# DOCUMENT TEXT
—————
Reputation: 4236
Say I have blog post comments. On insert they get the current utc date time as their creation time (via sysutcdatetime default value) and they get an ID (via integer identity column as PK).
Now I want to sort the comments descending by their age. Is it safe to just do a ORDER BY ID
or is it required to use the creation time? I'm thinking about "concurrent" commits and rollbacks of inserts and an isolation level of read committed. Is it possible that the IDs sometimes do not represent the insert order?
I'm asking this because if sorting by IDs is safe then I could have the following benefits:
This answer says it is possible when you don't have the creation time but is it always safe?
This answer says it is not safe with an identity column. But when it's also the PK the answer gives an example with sorting by ID without mentioning if this is safe.
Edit:
This answer suggests sorting by date and then by ID.
Upvotes: 3
Views: 1783
Reputation: 32695
I would order by ID
.
Technically you may get different results when sorting by ID vs sorting by time.
The sysutcdatetime
will return the time when transaction starts. ID
could be generated somewhere later during the transaction. Also, the clock on any computer always drifts. When computer clock is synchronized with the time source, the clock may jump forward or backwards. If you do the sync often, the jump will be small, but it will happen.
From the practical point of view, if two comments were posted within, say, one second of each other, does it really matter which of these comments is shown first?
What I think does matter is the consistency of the display results. If the system somehow decides that comment A should go before comment B, then this order should be preserved everywhere across the system.
So, even with the highest precision datetime2(7)
column it is possible to have two comments with exactly the same timestamp and if you order just by this timestamp it is possible that sometimes they will appear as A, B
and sometimes as B, A
.
If you order by ID
(primary key), you are guaranteed that it is unique, so the order will be always well defined.
I would order by ID
.
On a second thought, I would order by time and ID.
If you show the time of the comment to the user it is important to show comments according to this time. To guarantee consistency sort by both time and ID in case two comments have the same timestamp.
Upvotes: 2
Reputation: 171178
Yes, the IDs can be jumbled because ID generation is not part of the insert transaction. This is in order to not serialize all insert transactions on the table.
The most correct way to sort would be ORDER BY DateTime DESC, ID DESC
with the ID being added as a tie breaker in case the same date was generated multiple times. Tie breakers in sorts are important to achieve deterministic results. You don't want different data to be shown for multiple refreshes of the page for example.
You can define a covering index on DateTime DESC, ID DESC
and achieve the same performance as if you had ordered by the CI key (here: ID
). There's no relevant physical difference between CI and NCIs.
Since you mention the PK somewhere I want to point out that the choice of the PK does not affect any of this. Only indexes do. The query processor does not ever care about PKs and unique keys.
Upvotes: 4
Reputation: 844
if you sort on id based on descending order and you are filtering on basis of user then your blog will automatically show latest post on above and that will do the job for you. so dont use date as sorting
Upvotes: 0
—————
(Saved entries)
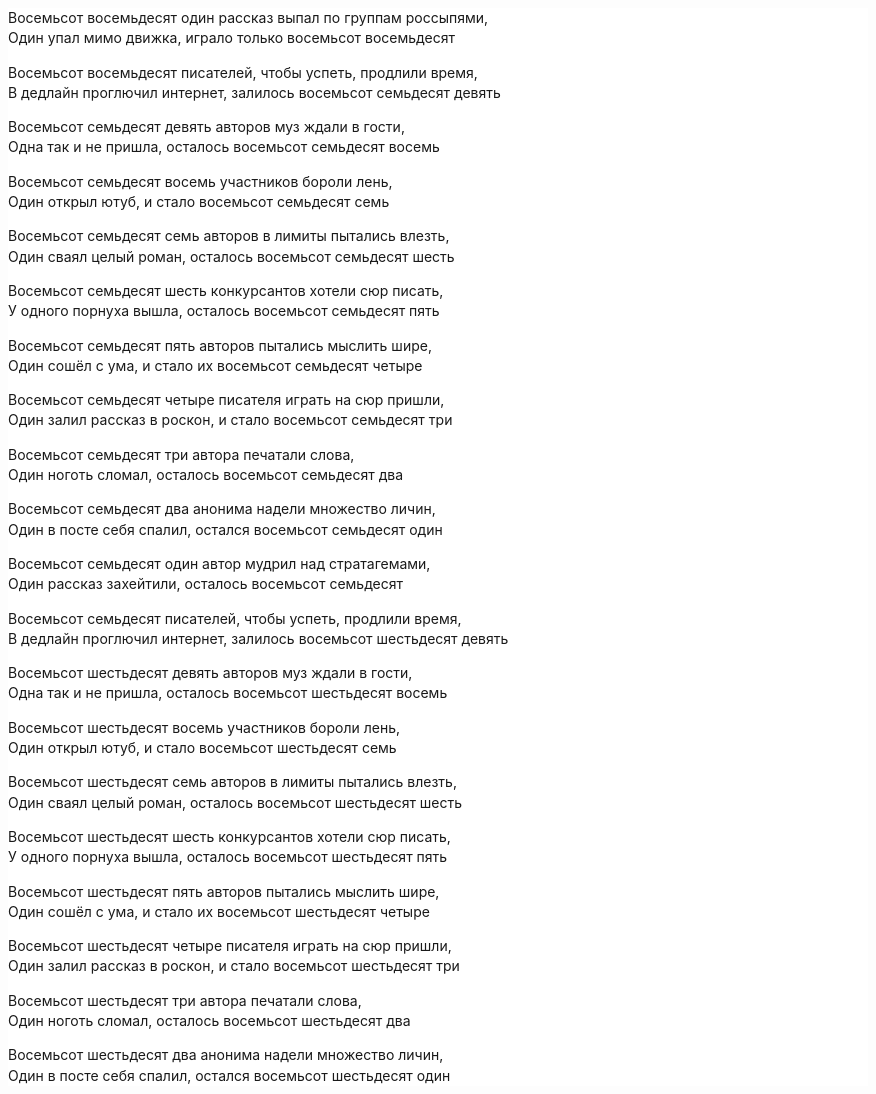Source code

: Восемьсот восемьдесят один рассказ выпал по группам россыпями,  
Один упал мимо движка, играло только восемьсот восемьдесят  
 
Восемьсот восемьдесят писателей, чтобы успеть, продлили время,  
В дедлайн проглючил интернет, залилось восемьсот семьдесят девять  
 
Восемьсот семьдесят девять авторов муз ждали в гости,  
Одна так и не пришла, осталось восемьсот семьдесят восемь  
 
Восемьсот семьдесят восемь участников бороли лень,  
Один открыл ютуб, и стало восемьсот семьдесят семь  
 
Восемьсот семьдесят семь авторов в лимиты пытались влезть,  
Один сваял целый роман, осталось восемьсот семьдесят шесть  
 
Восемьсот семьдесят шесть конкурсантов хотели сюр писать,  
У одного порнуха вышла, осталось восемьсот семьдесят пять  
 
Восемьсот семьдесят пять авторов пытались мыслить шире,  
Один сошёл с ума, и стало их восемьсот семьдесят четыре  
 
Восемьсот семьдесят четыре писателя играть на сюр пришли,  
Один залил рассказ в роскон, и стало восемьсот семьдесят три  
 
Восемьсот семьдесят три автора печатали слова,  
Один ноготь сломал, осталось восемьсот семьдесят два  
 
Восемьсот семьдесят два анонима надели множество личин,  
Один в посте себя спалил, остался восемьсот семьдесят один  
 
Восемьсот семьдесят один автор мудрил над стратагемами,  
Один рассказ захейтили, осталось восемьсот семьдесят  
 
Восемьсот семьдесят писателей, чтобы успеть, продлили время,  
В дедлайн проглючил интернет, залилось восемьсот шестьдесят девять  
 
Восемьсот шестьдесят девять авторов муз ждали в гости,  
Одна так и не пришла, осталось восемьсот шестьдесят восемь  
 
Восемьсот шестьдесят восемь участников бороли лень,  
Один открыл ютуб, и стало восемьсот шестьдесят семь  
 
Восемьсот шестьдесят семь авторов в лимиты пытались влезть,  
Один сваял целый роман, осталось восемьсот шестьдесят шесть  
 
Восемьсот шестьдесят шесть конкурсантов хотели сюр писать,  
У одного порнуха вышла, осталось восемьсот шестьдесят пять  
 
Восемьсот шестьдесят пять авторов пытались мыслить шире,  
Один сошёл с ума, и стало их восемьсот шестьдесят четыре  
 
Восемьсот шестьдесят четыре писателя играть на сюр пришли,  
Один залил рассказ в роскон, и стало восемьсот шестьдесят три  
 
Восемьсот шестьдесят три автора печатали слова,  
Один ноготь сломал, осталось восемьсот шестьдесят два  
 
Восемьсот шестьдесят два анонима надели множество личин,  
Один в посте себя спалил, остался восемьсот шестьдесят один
—————
What ordering does the forum thread call the most correct way to sort the comments, please?

# ANSWER SECTION
ORDER BY DateTime DESC, ID DESC, with the ID serving as a tie breaker when the same date was generated more than once.